(Stored data)
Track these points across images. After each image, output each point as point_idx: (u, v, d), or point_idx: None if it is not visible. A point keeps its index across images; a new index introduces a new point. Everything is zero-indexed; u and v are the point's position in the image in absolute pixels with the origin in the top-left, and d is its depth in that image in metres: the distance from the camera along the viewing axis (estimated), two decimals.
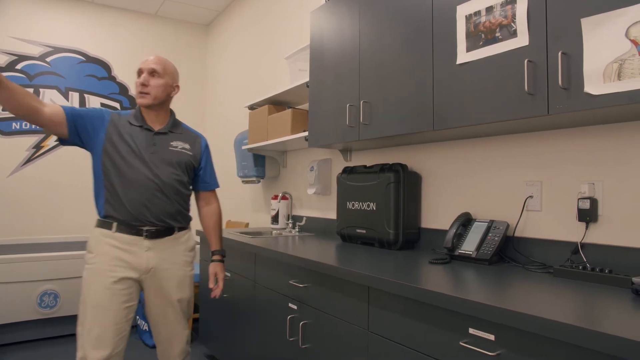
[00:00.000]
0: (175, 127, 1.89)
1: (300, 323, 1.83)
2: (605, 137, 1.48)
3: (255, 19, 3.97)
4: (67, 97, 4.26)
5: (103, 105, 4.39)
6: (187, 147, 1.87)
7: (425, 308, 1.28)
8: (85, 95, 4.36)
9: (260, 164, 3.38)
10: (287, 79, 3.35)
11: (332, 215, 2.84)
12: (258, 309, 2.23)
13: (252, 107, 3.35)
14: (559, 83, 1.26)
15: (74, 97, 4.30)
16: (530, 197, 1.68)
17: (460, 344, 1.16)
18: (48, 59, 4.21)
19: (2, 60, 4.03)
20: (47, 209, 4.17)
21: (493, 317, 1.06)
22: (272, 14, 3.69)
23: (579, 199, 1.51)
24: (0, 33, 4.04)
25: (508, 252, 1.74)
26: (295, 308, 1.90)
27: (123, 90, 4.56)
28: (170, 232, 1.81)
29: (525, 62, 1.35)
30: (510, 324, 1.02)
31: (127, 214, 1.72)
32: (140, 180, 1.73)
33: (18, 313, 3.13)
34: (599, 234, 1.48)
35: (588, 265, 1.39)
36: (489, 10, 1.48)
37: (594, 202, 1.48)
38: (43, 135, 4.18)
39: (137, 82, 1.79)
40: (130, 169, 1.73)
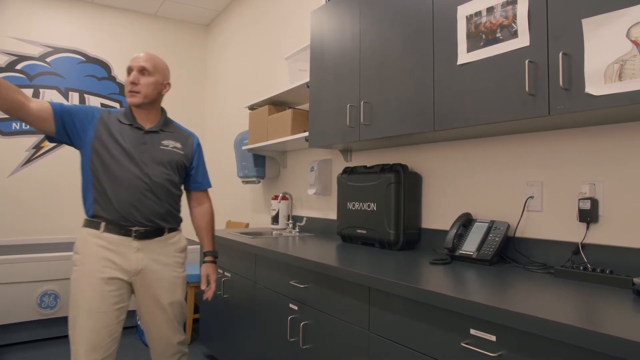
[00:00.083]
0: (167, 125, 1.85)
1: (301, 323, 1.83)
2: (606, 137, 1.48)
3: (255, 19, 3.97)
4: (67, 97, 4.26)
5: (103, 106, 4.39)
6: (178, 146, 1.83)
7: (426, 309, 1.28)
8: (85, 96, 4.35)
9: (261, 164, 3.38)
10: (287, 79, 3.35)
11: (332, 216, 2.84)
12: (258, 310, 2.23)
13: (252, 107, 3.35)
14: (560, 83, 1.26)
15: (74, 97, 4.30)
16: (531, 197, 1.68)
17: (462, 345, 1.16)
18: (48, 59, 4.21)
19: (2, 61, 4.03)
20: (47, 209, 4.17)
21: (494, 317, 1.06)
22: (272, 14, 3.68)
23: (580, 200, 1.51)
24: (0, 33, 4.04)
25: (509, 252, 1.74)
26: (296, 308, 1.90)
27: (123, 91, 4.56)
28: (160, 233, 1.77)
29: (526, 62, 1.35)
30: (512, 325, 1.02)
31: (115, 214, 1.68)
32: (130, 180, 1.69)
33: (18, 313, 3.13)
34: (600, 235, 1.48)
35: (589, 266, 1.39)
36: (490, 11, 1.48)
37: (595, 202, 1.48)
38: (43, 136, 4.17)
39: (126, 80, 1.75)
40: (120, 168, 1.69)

* * *

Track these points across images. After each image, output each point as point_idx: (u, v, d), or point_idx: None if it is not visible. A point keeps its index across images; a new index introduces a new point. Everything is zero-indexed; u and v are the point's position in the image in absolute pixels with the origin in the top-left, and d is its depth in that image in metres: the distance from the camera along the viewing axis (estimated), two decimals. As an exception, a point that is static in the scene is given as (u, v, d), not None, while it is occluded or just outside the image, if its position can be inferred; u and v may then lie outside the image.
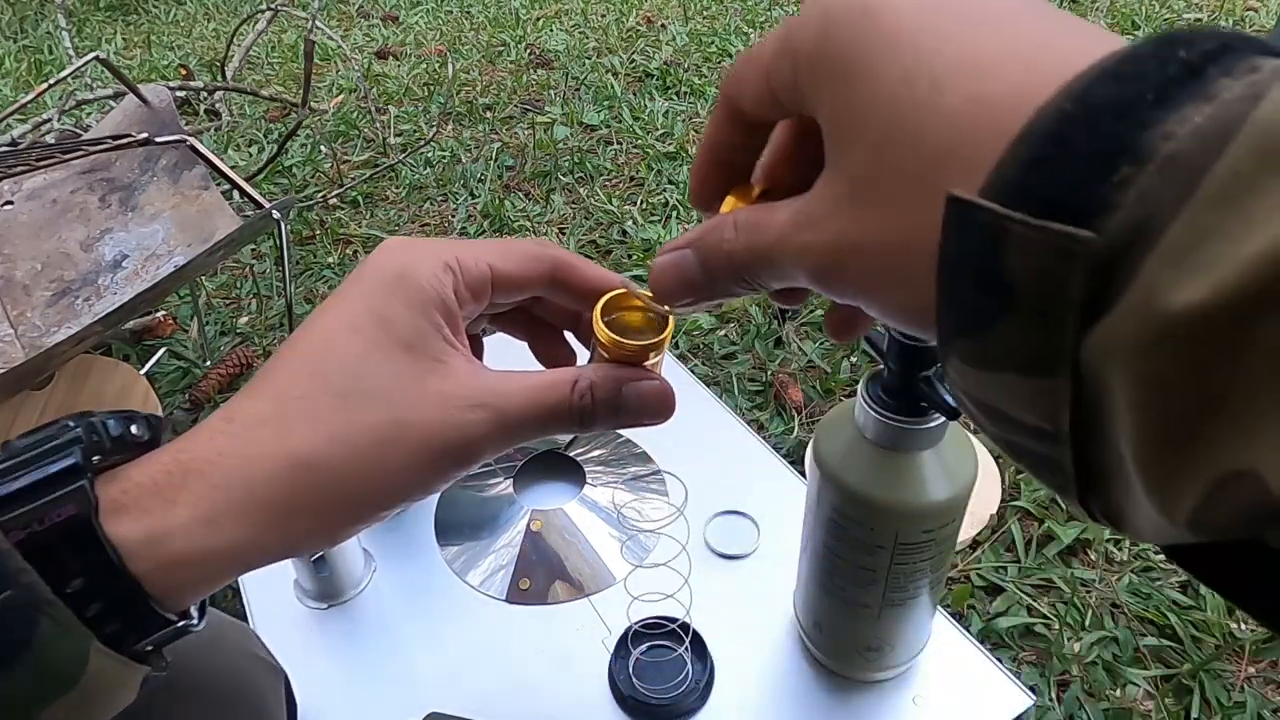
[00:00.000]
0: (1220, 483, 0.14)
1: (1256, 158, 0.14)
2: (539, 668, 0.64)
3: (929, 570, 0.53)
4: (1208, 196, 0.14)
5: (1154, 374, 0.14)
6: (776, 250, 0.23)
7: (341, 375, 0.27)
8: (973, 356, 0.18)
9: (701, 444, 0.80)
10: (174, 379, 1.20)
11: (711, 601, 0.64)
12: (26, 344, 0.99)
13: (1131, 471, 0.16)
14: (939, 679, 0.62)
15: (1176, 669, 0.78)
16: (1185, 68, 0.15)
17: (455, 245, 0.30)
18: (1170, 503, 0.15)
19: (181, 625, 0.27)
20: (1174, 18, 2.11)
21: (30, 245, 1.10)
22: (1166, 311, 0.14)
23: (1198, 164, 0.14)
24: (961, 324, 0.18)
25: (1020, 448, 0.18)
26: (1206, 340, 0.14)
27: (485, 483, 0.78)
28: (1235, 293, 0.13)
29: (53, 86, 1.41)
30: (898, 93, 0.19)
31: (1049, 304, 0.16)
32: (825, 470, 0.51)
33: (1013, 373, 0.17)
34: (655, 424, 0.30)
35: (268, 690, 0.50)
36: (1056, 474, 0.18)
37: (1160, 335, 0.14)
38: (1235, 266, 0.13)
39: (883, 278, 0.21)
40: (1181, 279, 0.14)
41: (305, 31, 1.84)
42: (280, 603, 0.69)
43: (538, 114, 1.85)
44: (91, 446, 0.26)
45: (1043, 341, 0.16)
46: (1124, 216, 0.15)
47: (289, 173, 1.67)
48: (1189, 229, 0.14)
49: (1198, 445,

==

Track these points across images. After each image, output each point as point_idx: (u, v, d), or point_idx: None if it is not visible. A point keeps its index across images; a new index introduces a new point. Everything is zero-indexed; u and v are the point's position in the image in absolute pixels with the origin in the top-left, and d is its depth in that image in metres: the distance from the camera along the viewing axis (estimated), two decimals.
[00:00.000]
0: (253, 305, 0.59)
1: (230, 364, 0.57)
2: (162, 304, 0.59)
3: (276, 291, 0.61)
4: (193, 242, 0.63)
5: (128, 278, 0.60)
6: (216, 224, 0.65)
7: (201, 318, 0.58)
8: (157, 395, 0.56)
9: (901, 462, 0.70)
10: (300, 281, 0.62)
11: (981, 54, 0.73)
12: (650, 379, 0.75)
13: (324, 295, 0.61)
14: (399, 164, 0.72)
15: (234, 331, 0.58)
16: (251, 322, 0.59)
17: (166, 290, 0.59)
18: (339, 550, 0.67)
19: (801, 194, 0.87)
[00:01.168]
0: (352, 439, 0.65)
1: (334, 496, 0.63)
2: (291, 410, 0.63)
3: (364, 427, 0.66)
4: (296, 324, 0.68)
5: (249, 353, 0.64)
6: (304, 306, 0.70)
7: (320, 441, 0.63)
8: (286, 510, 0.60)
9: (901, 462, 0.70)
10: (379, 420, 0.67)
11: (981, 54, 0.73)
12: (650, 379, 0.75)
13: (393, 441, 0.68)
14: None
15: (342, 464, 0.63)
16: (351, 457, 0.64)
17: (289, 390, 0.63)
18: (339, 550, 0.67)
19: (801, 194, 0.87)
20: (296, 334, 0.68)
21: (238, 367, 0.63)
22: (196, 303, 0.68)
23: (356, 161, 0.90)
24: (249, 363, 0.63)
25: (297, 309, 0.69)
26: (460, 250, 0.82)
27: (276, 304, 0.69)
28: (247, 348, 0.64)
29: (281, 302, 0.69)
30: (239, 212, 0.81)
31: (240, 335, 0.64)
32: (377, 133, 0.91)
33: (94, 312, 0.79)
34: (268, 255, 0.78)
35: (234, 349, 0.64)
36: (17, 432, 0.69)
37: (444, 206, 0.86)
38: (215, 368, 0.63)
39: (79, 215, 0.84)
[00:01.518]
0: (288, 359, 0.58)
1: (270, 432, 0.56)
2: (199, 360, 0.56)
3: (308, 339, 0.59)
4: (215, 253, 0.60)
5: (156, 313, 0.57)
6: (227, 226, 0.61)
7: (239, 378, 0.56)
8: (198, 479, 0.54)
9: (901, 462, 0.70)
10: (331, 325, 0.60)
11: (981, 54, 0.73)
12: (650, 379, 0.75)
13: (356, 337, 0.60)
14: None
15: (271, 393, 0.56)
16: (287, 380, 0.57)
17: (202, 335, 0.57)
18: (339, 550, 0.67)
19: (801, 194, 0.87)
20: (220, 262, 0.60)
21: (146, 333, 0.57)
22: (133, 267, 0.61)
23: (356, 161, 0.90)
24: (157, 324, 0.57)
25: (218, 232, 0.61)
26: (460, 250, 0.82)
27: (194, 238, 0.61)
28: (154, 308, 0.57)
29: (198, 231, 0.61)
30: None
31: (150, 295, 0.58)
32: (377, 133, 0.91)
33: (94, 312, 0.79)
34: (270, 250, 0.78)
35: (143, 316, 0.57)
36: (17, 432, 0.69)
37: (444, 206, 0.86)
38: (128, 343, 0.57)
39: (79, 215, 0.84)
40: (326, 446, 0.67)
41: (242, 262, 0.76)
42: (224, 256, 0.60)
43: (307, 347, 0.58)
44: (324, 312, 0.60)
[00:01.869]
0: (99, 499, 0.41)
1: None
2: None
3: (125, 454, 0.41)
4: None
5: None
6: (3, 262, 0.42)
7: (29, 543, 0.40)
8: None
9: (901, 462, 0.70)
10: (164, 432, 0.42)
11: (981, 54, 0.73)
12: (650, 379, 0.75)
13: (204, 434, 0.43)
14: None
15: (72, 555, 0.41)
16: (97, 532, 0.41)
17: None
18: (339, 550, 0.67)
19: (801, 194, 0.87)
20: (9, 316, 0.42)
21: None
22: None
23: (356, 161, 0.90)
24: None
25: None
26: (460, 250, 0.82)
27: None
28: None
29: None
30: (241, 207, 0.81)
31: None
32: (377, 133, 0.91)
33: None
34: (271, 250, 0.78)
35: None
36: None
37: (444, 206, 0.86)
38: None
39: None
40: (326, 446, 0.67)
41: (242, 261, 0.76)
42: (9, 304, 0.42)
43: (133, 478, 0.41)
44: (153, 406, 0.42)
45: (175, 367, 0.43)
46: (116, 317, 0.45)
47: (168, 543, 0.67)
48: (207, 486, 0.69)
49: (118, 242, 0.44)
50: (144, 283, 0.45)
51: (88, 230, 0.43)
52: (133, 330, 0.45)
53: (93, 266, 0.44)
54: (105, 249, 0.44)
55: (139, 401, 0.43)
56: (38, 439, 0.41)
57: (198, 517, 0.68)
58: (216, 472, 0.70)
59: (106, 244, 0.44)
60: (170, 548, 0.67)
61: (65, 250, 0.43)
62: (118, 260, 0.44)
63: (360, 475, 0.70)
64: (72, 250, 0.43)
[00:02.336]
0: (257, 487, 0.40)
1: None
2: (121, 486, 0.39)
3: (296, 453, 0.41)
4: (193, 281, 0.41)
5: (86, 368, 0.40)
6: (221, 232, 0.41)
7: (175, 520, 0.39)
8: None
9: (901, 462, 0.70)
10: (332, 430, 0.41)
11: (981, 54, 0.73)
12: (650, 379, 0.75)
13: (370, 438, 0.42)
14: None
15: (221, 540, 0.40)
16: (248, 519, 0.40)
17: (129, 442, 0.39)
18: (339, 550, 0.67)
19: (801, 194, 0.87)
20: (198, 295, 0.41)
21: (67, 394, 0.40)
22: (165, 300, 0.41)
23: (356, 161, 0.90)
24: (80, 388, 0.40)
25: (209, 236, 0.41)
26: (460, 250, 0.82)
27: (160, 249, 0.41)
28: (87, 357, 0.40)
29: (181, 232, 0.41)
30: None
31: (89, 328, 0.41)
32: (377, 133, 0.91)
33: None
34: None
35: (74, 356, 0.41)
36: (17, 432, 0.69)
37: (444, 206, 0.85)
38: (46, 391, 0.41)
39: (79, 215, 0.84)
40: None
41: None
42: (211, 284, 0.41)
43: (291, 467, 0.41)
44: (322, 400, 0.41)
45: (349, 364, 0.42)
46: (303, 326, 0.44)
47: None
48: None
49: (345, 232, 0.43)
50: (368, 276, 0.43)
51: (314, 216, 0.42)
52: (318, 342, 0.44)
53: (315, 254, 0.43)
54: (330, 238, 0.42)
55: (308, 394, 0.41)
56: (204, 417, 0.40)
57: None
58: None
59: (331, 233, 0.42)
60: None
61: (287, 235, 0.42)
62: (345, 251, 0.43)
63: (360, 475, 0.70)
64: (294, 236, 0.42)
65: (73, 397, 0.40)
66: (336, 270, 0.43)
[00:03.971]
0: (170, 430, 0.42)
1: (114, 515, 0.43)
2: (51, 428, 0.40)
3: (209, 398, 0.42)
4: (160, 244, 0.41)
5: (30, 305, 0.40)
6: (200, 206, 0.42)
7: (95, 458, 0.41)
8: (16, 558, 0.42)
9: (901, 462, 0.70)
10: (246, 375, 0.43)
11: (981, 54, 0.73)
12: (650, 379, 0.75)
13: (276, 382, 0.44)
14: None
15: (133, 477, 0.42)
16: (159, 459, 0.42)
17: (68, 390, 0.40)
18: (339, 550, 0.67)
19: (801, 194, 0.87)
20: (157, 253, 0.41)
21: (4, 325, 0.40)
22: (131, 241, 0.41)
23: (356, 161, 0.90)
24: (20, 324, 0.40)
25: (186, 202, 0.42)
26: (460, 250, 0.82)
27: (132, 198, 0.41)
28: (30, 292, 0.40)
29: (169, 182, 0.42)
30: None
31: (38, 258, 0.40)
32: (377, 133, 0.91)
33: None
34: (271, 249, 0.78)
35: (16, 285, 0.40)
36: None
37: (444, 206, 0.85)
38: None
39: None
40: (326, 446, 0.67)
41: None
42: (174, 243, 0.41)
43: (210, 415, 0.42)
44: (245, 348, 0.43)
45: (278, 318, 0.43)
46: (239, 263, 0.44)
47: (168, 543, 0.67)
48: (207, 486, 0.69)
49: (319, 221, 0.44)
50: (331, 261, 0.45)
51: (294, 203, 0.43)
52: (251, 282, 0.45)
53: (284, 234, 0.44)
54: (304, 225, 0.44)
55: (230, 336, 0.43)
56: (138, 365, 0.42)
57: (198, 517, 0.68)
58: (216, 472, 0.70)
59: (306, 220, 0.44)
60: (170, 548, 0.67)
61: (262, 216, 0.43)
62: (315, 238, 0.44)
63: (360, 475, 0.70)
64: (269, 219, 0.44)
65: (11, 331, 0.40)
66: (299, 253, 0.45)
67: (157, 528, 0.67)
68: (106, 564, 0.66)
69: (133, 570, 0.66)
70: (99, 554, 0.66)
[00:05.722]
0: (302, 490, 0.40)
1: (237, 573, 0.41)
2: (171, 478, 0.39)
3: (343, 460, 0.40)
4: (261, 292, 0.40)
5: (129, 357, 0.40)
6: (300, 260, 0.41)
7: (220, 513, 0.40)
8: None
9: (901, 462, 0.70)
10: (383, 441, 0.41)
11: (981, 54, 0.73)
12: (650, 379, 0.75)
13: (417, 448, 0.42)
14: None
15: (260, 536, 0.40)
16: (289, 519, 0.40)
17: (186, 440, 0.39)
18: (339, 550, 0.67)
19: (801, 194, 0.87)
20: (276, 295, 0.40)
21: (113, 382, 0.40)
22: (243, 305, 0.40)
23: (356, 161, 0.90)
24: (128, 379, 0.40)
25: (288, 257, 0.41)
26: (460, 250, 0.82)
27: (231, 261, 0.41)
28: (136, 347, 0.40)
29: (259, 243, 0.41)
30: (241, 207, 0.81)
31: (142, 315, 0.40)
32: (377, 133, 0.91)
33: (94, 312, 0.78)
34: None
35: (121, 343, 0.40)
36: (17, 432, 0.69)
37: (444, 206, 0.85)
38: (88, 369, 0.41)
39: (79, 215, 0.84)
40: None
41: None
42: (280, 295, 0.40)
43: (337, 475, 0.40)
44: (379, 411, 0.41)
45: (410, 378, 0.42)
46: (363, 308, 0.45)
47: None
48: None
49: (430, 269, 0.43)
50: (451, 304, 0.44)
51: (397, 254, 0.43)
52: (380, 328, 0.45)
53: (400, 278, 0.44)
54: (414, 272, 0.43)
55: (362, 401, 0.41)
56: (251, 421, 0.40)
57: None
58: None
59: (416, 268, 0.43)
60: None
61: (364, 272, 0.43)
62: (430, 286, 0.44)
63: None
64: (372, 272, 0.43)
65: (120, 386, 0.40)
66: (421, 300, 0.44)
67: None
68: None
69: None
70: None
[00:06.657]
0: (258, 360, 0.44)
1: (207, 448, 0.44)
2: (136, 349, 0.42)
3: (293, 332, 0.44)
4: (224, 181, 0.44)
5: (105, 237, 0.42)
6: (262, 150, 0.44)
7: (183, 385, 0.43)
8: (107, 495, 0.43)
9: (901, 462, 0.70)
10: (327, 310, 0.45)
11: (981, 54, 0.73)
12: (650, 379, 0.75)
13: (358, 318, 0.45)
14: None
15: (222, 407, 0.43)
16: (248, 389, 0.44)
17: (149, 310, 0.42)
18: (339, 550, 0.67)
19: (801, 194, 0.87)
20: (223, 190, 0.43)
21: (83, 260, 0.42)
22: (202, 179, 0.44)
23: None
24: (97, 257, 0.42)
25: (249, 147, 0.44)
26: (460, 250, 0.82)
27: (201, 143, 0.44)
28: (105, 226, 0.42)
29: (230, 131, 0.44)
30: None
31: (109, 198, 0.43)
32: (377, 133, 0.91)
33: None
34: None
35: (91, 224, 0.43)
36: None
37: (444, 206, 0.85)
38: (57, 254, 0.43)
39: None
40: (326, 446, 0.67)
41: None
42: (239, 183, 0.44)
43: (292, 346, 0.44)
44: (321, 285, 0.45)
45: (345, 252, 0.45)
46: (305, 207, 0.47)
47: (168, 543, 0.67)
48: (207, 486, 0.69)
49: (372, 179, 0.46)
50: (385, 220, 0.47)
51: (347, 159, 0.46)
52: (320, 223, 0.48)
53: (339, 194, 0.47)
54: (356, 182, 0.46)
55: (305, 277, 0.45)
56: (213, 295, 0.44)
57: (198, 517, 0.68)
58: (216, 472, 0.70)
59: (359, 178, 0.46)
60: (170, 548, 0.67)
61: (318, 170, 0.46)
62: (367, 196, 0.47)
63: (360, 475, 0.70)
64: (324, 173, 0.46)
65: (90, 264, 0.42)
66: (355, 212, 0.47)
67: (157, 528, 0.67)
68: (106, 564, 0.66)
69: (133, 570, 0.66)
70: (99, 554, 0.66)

- **Exercise prompt**
Give the exact lines, and only those, from the line containing "6: (776, 250, 0.23)" through the line containing "20: (1174, 18, 2.11)" in the entries above.

- **Output below**
6: (776, 250, 0.23)
7: (341, 375, 0.27)
8: (973, 356, 0.18)
9: (701, 444, 0.80)
10: (174, 379, 1.20)
11: (711, 601, 0.64)
12: (26, 344, 0.99)
13: (1131, 471, 0.16)
14: (939, 679, 0.62)
15: (1176, 669, 0.78)
16: (1185, 68, 0.15)
17: (455, 245, 0.30)
18: (1170, 503, 0.15)
19: (181, 625, 0.27)
20: (1174, 18, 2.11)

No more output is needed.